As these cascading challenges scale, and our collective ability to understand and intervene diminish, the call for authoritarian leadership may resound ever more clearly. Our modern global economic system is a vestige of the Bretton-Woods Post-War lull. Its short-term prosperity is unravelling, and the world’s governments can only kick a can so far. The reverberating whiplash unto the next generations that will soon be felt is nothing short of unbridled intergenerational warfare. In times of uncertainty, fear, mistrust, and hostility rouse the authoritarian resident within each of us – a call which is beckoned by those willing to push demagoguery and domination. 

It is unclear if Arthur Koestler, the author of the 1941 novel Darkness at Noon in which Rubashov and the theory of relative maturity are located, is arguing vicariously through the Old Bolshevik, or merely confining the theory inside his character as a form of cathartic release for his own participation in bloody revolution. Rubashov, a political prisoner, is of course doomed: the outcome of his trial known before it has begun. Rubashov dies, and so too, the theory of relative maturity with him, never reaching its complete expression. Koestler, however, survived through Stalinism to see the other side of the Iron Curtain. A journalist-cum-intelligence operative fighting against European fascism in the 1930s, Koestler became disillusioned with communism’s ideals after his imprisonment in Spain, where he bore witness to almost daily executions of his fellow revolutionaries. The Party’s continuous devaluing of human life and ugly commitment to ends-justifying-means saw him abandon his support shortly before the Second World War. Koestler then joined the British government’s anti-communist foreign propaganda wing, funding much of his work and casting a long shade of doubt as to the integrity with which he advanced Rubashov’s thesis.
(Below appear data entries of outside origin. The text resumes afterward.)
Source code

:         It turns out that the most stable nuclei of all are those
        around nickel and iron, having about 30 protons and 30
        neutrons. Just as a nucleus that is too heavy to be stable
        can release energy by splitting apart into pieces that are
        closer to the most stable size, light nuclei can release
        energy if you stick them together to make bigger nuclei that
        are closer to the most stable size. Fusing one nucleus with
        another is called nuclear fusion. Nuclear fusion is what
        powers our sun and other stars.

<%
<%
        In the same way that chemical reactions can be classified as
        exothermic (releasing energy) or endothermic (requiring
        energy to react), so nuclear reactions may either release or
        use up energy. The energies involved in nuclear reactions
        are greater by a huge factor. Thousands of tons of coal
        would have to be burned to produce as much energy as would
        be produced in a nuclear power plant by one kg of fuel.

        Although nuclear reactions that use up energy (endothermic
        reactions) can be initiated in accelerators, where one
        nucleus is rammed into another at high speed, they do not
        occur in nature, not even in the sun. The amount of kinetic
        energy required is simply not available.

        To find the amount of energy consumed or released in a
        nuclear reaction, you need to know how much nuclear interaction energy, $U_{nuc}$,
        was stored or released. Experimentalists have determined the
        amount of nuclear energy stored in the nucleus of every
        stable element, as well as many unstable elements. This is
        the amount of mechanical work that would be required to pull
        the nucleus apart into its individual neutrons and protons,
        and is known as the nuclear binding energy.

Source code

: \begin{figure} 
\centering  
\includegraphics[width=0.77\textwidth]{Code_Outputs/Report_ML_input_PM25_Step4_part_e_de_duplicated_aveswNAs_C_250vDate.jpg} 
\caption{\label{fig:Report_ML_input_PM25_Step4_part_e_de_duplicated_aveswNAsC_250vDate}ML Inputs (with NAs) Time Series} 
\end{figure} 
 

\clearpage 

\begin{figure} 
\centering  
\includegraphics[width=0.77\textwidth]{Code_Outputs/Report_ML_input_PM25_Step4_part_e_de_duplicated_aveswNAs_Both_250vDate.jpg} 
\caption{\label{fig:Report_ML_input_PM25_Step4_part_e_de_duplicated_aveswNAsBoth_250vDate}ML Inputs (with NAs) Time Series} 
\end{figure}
As a totalising framework for history and human political development, the theory of relative maturity is not recognised among the ranks of Hegel’s Spirit, Fukuyama’s end of history, or Diamond’s guns, germs, and steel. Yet, its depiction of humanity as in perpetual tension with its technological environment – and thus itself – reveals valuable insight into our current moment. At this eleventh hour, will we overcome our collective inability to properly understand our techno-historical standing? Or will the pendulum thrust us backwards into a dark age of despotism?